# WHAT YOU NEED TO DO
Update the lines in the listing below, from its start through the line that contains "ВЕГА:Аналитичес­кий табель рабочего времени", inclusive, by replacing "Медицина" with "Здравоохранение" and leaving everything else unchanged. Give only those lines, without the pictures.

[Saved data entries]
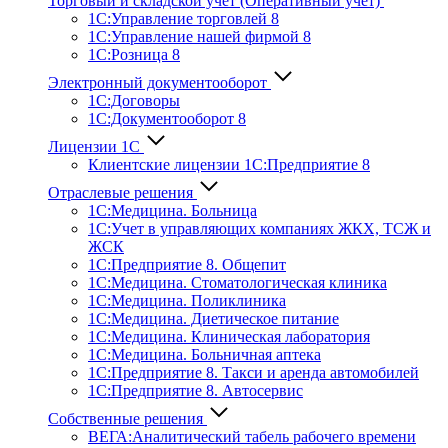
Торговый и складской учет (Оперативный учет)
1С:Управление торговлей 8
1С:Управление нашей фирмой 8
1С:Розница 8
Электронный документооборот
1С:Договоры
1С:Документооборот 8
Лицензии 1С
Клиентские лицензии 1С:Предприятие 8
Отраслевые решения
1С:Медицина. Больница
1C:Учет в управляющих компаниях ЖКХ, ТСЖ и
ЖСК
1С:Предприятие 8. Общепит
1С:Медицина. Стоматологическая клиника
1С:Медицина. Поликлиника
1С:Медицина. Диетическое питание
1С:Медицина. Клиническая лаборатория
1С:Медицина. Больничная аптека
1С:Предприятие 8. Такси и аренда автомобилей
1С:Предприятие 8. Автосервис
Собственные решения
ВЕГА:Аналитичес­кий табель рабочего времени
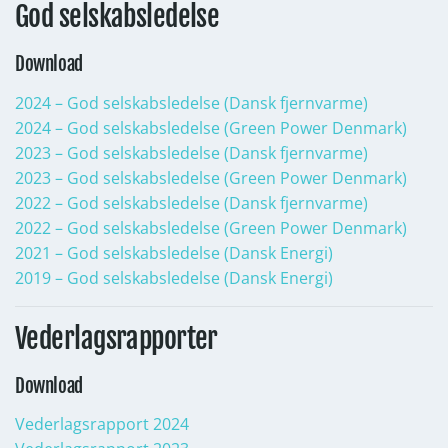
God selskabsledelse
Download
2024 – God selskabsledelse (Dansk fjernvarme)
2024 – God selskabsledelse (Green Power Denmark)
2023 – God selskabsledelse (Dansk fjernvarme)
2023 – God selskabsledelse (Green Power Denmark)
2022 – God selskabsledelse (Dansk fjernvarme)
2022 – God selskabsledelse (Green Power Denmark)
2021 – God selskabsledelse (Dansk Energi)
2019 – God selskabsledelse (Dansk Energi)
Vederlagsrapporter
Download
Vederlagsrapport 2024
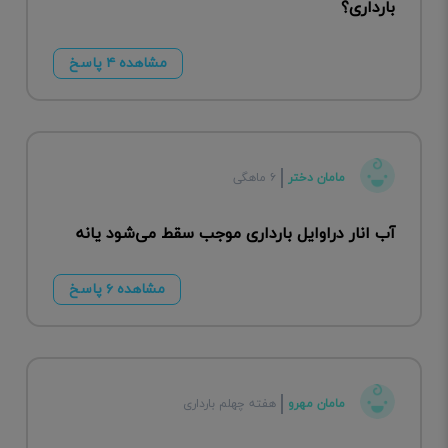
بارداری؟
مشاهده ۴ پاسخ
مامان دختر
۶ ماهگی
آب انار دراوایل بارداری موجب سقط می‌شود یانه
مشاهده ۶ پاسخ
مامان مهرو
هفته چهلم بارداری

# REPLY
Торговый и складской учет (Оперативный учет)
1С:Управление торговлей 8
1С:Управление нашей фирмой 8
1С:Розница 8
Электронный документооборот
1С:Договоры
1С:Документооборот 8
Лицензии 1С
Клиентские лицензии 1С:Предприятие 8
Отраслевые решения
1С:Здравоохранение. Больница
1C:Учет в управляющих компаниях ЖКХ, ТСЖ и
ЖСК
1С:Предприятие 8. Общепит
1С:Здравоохранение. Стоматологическая клиника
1С:Здравоохранение. Поликлиника
1С:Здравоохранение. Диетическое питание
1С:Здравоохранение. Клиническая лаборатория
1С:Здравоохранение. Больничная аптека
1С:Предприятие 8. Такси и аренда автомобилей
1С:Предприятие 8. Автосервис
Собственные решения
ВЕГА:Аналитичес­кий табель рабочего времени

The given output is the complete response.